Vorworte


Vorwort von Miriam Mueller

Mitarbeiterin der Personalabteilung bei der VK Mühlen AG

Liebe Leserinnen und Leser, liebe potenzielle Azubis!

Eine Ausbildung ist der erste Schritt in das Erwachsenwerden und für viele ein solider Grundstein für ihr weiteres Berufsleben. Okay, ich gebe zu, dass klingt vielleicht ein wenig abgedroschen, aber Lehrer, Eltern und die Familie haben nicht ganz unrecht, wenn es heißt: „Kind, du musst wissen, was du später in deinem Leben machen möchtest und einen vernünftigen Beruf erlernen.“  Aber der erste Schritt ist nun getan. Als Leser des Azubimagazins sind Sie bereits am vielfältigen Angebot an Ausbildungsberufen interessiert. Und vielfältig ist das Angebot in jedem Fall! Viele junge Menschen wissen gar nicht, welche traditionellen und dennoch zukunftsorientierten Ausbildungsberufe auf dem Arbeitsmarkt angeboten werden.

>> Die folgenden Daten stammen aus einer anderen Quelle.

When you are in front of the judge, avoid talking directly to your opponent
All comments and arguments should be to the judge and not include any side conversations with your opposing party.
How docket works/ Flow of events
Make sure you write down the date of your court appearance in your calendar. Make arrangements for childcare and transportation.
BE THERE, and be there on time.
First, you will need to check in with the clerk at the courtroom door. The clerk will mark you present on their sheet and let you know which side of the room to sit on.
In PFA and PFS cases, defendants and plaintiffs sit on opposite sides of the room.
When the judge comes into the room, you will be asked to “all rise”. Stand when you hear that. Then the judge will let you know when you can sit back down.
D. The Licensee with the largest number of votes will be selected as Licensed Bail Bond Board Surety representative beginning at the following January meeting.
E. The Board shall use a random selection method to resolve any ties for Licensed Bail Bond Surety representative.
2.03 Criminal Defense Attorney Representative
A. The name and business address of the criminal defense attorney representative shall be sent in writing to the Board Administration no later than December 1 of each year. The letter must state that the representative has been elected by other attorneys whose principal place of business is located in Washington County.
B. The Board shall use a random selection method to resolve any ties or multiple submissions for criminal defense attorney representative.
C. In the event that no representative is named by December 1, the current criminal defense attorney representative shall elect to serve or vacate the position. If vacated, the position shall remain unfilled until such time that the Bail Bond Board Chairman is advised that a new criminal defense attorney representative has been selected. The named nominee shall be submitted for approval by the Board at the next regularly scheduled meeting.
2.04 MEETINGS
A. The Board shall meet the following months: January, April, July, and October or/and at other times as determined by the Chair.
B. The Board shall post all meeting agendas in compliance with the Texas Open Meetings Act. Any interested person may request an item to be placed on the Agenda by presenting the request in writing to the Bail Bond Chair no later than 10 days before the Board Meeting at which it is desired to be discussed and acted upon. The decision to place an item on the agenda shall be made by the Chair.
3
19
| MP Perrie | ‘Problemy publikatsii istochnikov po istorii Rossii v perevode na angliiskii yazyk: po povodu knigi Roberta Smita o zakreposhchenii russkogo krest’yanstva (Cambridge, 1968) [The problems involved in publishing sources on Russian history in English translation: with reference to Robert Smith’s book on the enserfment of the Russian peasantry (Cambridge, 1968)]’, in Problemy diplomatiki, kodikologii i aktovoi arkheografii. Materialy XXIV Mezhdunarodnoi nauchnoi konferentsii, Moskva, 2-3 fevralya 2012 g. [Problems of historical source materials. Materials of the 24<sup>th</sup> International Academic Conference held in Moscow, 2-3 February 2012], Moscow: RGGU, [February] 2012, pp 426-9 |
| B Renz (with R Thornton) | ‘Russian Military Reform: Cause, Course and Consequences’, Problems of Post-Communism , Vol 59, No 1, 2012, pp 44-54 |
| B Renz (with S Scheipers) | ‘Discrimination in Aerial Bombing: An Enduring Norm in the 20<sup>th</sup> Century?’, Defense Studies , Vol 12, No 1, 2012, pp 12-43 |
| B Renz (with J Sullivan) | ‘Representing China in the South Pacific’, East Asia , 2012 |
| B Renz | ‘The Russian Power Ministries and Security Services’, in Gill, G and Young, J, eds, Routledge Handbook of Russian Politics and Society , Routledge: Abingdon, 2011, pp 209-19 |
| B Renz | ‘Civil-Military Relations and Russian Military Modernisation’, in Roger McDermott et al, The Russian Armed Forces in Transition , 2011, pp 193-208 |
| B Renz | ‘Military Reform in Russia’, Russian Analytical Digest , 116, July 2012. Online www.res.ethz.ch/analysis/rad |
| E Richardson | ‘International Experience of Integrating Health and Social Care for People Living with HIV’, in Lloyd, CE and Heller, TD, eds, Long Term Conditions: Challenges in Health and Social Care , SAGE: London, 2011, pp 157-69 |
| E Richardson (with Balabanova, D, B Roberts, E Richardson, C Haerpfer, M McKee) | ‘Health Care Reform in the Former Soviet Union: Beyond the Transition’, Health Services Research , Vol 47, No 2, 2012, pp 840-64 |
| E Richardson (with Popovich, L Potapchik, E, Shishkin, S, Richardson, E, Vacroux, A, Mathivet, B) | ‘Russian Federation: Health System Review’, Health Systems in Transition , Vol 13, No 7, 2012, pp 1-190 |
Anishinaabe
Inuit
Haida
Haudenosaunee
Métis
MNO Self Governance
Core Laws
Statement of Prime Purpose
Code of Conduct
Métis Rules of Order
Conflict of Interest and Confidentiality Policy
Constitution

Lassen Sie sich nicht in Ihren Berufswunsch „reinreden“. Wichtig ist, dass Sie für sich entscheiden, was Ihnen Spaß macht und was für Sie ein Beruf ist, der realistisch und vorstellbar ist. Wenn Sie nun mal kein „Anzugträgertyp“ sind, dann beginnen Sie keine Ausbildung im Büro, nur weil „alle“ das so machen. Seien Sie offen für Neues. Informieren Sie sich über Ausbildungsberufe, die vielleicht nicht jeder zweite Schulabgänger erlernen möchte. Orientieren Sie sich, probieren Sie aus, machen Sie Praktika und entscheiden Sie dann für sich, welcher Beruf zu Ihnen passt. Weg mit den Scheuklappen! Schauen Sie sich auch einmal die Tätigkeitsfelder der Ausbildungsberufe an, die Ihnen nicht sofort in den Sinn kommen.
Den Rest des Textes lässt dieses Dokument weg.